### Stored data
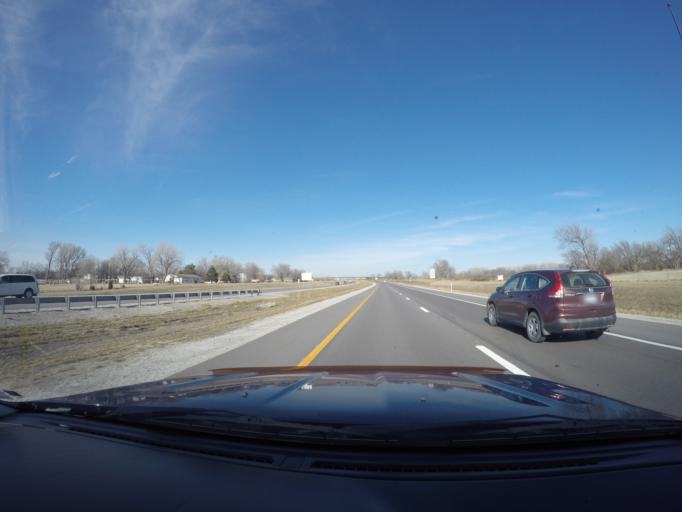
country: US
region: Kansas
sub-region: Sedgwick County
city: Park City
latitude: 37.8062
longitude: -97.3269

### DIRECTIONS FOR THIS TASK
Return every text line of the records above verbatim, without the pictures.

### SOLUTION TO THE EXERCISE
country: US
region: Kansas
sub-region: Sedgwick County
city: Park City
latitude: 37.8062
longitude: -97.3269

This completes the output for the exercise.